In this example we generate second-order Gaussian knockoffs using the estimated model parameters and the approximate SDP construction. Then we run the knockoff filter.
gaussian_knockoffs = function(X) MFKnockoffs.create.approximate_gaussian(X, method=c('asdp'), shrink=T)

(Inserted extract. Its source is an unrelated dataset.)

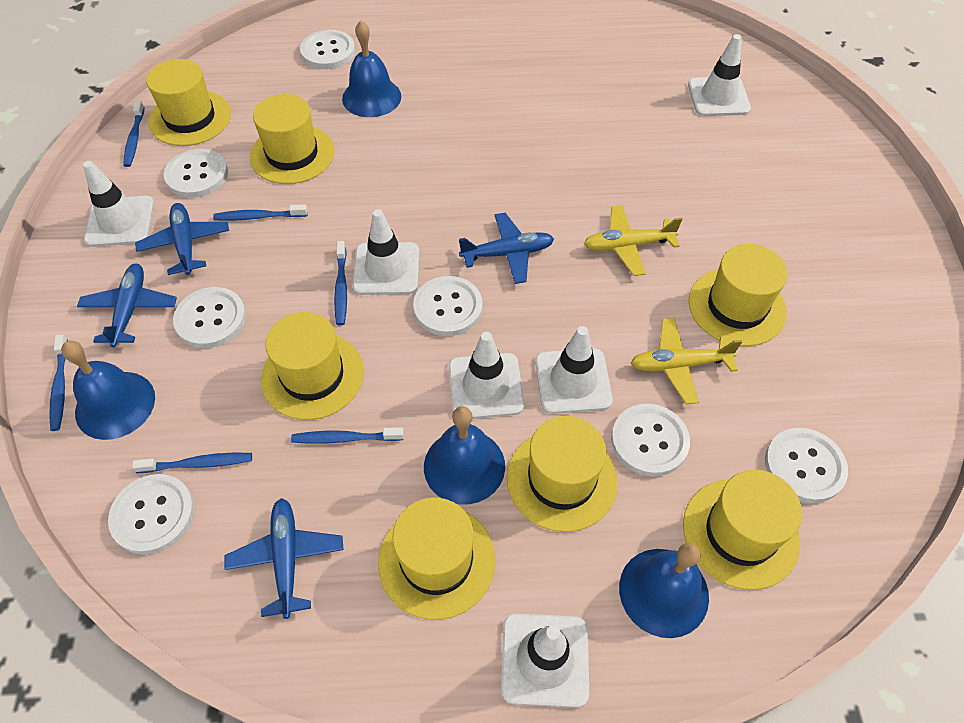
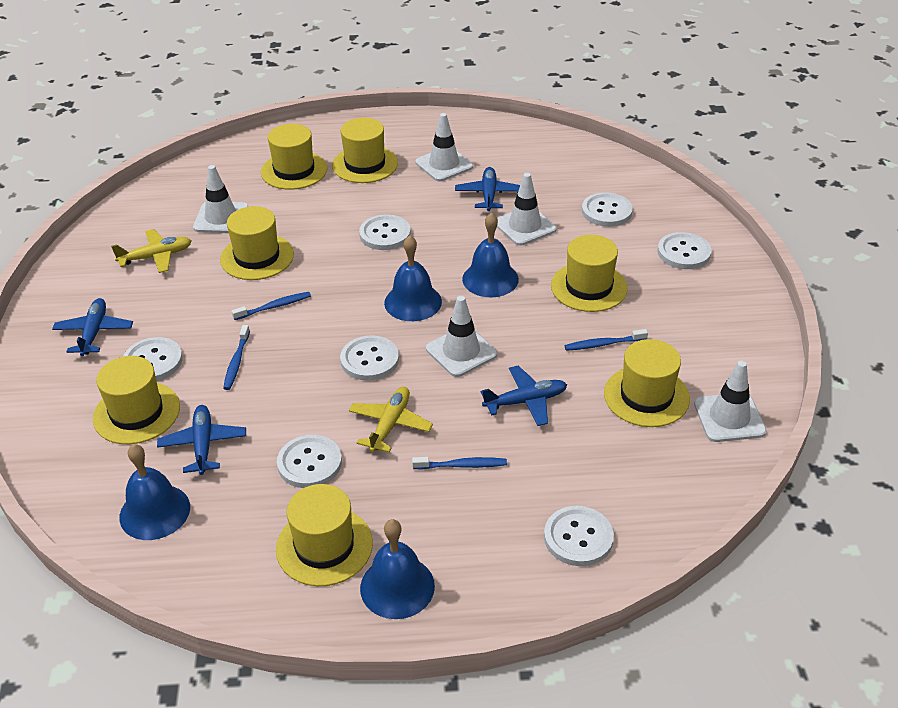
blue toothbrush: [49,334,68,431] [123,100,145,167] [132,453,252,473] [213,204,308,221] [291,427,404,444] [334,241,347,326] = 6 -> [223,325,250,390] [232,292,311,320] [412,457,507,469] [564,329,648,351] = 4
white traffic cone: [83,161,154,247] [353,209,419,295] [449,332,524,419] [501,613,589,708] [535,326,613,414] [688,34,751,116] = 6 -> [193,165,249,233] [415,113,473,181] [426,296,497,377] [497,173,557,246] [694,361,766,442] = 5

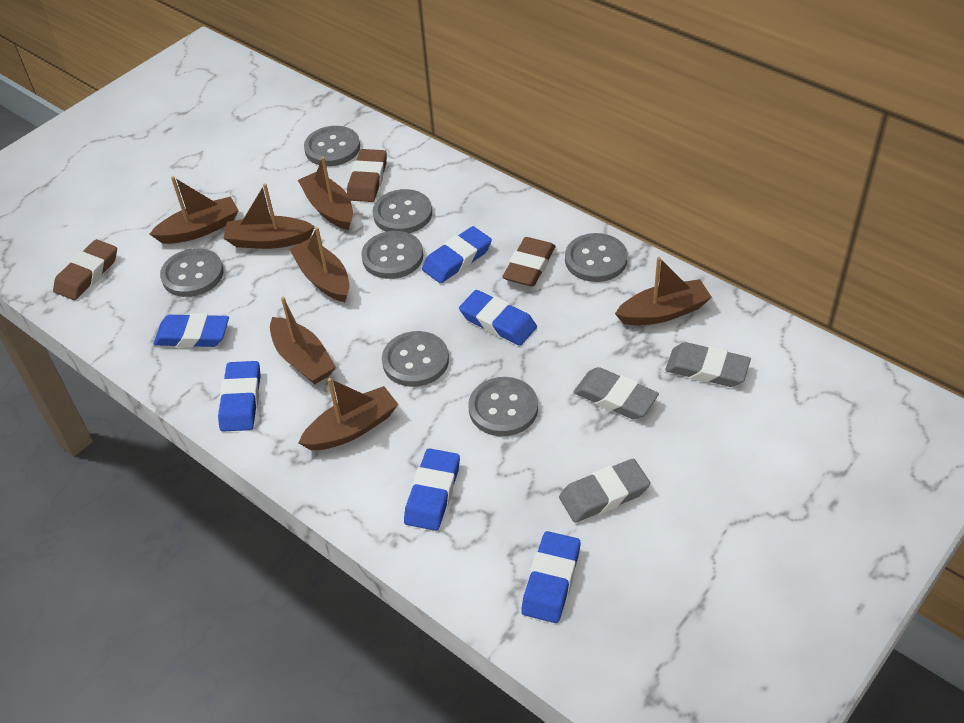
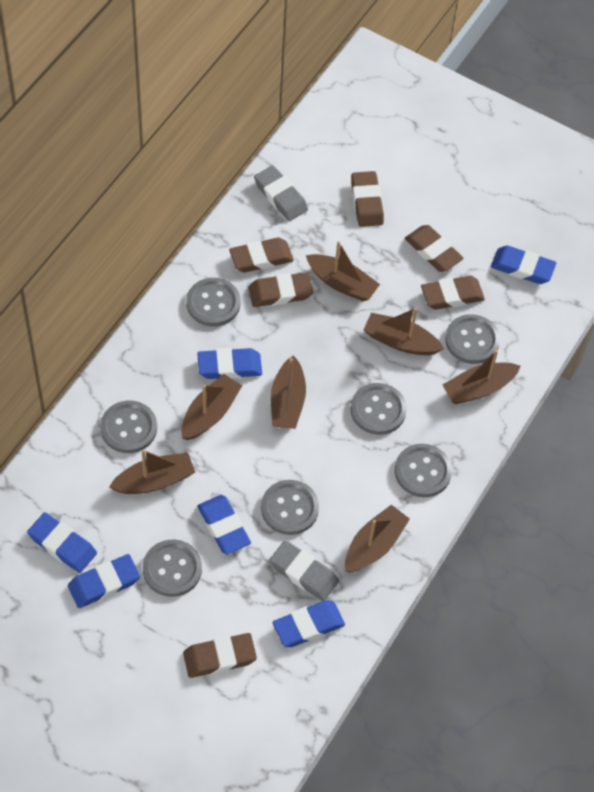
brown eraser: [53,239,117,300] [347,149,387,202] [502,237,555,287] = 3 -> [183,633,257,678] [229,237,294,273] [248,272,313,307] [351,171,384,227] [405,225,464,272] [421,276,485,310] = 6
grey eraser: [559,459,650,523] [574,367,659,419] [665,342,751,387] = 3 -> [254,165,308,221] [269,540,339,601] = 2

result = MFKnockoffs.filter(X, y, knockoffs = gaussian_knockoffs)
print(result)
## Call:
## MFKnockoffs.filter(X = X, y = y, knockoffs = gaussian_knockoffs)
##
## Selected variables:
## [1] 3 9 40 46 61 67 78 85 108 146 148 153 172 173 177 210 223
## [18] 238 248 281 295 301 319 326 334 343 360 364 378 384 389 421 426 428
## [35] 451 494 506 510 528 557 559 595 668 702 708 718 770 775 787 844 893
## [52] 906 913 931 937 953 959
fdp(result$selected)
## [1] 0.0877193
If you want to look inside the knockoff filter, see the advanced vignette. If you want to see how to use the original knockoff filter, see the fixed-design vignette.